** Task details **
Lines below that include "bare" are the answer; copy each one.

** Entries provided **
════════

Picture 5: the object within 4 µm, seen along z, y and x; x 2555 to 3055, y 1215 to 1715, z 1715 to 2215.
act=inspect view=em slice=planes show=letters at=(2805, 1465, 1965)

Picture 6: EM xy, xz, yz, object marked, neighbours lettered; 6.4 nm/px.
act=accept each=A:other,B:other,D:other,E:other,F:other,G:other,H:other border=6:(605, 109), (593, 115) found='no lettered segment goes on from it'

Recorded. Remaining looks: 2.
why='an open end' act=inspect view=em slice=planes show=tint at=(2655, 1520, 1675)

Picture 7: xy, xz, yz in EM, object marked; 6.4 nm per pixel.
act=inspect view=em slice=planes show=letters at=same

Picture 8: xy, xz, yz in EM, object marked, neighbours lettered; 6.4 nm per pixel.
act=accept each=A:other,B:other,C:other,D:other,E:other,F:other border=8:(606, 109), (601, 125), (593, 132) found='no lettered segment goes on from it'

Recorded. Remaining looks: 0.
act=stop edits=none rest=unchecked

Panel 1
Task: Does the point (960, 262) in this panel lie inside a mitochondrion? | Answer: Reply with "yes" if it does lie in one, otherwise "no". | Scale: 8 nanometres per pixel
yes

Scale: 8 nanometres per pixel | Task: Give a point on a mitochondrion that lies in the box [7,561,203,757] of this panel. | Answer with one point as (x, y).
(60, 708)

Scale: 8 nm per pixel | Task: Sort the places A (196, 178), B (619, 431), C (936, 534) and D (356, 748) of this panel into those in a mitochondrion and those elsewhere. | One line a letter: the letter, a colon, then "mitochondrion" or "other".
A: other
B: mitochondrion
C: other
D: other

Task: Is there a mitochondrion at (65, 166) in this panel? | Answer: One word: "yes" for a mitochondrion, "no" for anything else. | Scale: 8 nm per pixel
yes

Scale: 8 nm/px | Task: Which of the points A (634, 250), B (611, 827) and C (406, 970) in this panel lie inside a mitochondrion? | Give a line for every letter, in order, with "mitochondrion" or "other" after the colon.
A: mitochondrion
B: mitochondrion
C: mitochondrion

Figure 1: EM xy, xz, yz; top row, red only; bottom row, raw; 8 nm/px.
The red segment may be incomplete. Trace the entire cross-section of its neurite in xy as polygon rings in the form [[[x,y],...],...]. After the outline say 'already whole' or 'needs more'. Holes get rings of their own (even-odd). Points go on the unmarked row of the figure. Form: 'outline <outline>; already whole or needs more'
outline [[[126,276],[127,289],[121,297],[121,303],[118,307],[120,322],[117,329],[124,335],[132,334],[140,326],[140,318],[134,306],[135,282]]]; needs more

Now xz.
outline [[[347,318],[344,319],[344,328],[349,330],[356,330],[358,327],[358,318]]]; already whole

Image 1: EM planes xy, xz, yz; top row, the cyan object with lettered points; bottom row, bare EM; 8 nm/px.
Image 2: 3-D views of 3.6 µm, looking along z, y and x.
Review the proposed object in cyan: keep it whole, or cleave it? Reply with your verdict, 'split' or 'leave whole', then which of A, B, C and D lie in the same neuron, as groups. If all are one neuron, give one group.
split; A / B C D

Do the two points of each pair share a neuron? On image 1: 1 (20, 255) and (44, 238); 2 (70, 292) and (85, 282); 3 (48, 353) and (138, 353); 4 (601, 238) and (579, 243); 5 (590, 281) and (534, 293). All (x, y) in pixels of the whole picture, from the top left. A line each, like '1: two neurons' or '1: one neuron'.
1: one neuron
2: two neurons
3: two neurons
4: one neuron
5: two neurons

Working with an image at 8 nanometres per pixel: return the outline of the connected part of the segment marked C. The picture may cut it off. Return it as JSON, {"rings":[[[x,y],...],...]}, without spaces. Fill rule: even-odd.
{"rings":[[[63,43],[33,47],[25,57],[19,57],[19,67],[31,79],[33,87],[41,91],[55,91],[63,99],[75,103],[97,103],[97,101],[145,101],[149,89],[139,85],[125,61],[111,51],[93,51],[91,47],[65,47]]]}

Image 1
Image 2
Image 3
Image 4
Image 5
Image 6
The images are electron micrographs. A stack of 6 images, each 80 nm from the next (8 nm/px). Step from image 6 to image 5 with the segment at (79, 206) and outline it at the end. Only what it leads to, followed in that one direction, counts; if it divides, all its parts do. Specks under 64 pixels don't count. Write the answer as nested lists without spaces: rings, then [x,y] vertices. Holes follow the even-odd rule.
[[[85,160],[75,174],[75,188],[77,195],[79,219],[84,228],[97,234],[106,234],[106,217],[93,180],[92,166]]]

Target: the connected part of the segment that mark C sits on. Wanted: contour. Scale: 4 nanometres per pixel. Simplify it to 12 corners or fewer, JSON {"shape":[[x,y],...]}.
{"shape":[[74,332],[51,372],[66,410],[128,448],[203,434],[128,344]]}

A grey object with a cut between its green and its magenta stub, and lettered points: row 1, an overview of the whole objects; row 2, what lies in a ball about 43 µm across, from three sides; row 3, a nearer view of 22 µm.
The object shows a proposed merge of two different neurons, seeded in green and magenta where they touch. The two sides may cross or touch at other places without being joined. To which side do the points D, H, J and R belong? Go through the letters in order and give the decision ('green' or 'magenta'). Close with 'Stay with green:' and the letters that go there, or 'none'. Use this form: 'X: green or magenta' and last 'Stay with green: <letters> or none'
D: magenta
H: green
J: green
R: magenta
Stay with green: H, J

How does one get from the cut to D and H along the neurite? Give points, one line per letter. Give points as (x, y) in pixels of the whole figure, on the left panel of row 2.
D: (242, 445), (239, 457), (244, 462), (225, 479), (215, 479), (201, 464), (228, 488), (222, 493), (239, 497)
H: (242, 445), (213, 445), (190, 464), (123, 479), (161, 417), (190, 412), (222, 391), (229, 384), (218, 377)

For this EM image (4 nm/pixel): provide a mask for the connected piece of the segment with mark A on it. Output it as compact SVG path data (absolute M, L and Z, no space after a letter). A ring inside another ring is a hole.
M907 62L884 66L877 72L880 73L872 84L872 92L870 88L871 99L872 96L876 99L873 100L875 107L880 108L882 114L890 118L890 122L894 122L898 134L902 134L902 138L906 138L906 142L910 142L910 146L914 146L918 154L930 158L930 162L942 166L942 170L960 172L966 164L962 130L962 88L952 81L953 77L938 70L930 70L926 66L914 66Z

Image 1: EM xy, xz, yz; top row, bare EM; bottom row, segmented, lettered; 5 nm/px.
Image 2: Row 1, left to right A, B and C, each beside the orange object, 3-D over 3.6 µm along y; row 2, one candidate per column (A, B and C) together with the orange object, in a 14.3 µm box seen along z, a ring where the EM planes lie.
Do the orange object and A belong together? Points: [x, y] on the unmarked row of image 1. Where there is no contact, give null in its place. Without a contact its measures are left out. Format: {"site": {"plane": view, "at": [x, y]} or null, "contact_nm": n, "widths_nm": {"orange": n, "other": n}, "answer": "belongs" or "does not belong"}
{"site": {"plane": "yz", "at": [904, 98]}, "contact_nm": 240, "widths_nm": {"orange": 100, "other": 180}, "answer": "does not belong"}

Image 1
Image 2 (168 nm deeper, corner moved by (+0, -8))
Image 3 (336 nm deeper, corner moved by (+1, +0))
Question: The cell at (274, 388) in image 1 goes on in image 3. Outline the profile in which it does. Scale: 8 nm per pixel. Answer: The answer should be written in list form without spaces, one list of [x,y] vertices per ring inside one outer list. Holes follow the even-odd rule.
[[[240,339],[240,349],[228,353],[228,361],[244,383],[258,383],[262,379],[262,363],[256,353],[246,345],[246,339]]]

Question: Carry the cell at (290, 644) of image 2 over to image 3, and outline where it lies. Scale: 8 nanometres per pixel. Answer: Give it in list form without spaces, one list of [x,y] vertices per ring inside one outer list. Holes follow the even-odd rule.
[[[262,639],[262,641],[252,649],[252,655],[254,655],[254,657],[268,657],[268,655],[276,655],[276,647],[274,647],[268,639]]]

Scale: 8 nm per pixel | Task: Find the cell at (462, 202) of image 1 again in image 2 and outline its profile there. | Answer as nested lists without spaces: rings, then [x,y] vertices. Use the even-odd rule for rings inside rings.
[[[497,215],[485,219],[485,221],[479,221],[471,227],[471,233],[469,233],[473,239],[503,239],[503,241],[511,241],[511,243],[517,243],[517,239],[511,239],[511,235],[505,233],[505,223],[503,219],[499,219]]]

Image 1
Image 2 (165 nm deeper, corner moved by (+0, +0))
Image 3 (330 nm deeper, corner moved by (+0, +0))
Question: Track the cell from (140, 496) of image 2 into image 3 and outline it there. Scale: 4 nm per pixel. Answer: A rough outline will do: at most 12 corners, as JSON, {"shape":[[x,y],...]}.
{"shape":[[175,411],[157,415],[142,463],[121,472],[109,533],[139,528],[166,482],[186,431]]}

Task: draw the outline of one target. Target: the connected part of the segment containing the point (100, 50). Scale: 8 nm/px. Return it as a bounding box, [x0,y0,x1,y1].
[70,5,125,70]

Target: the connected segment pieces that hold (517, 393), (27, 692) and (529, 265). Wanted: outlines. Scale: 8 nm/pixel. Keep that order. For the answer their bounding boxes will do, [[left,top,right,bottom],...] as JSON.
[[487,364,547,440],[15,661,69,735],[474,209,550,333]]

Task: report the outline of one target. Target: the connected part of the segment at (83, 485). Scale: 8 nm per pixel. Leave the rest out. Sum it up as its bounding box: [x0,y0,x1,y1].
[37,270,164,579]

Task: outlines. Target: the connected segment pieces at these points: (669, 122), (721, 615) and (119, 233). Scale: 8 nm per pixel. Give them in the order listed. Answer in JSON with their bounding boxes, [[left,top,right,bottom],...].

════════

** Response below **
Image 1: EM planes xy, xz, yz; top row, the cyan object with lettered points; bottom row, bare EM; 8 nm/px.
Image 1: EM xy, xz, yz; top row, bare EM; bottom row, segmented, lettered; 5 nm/px.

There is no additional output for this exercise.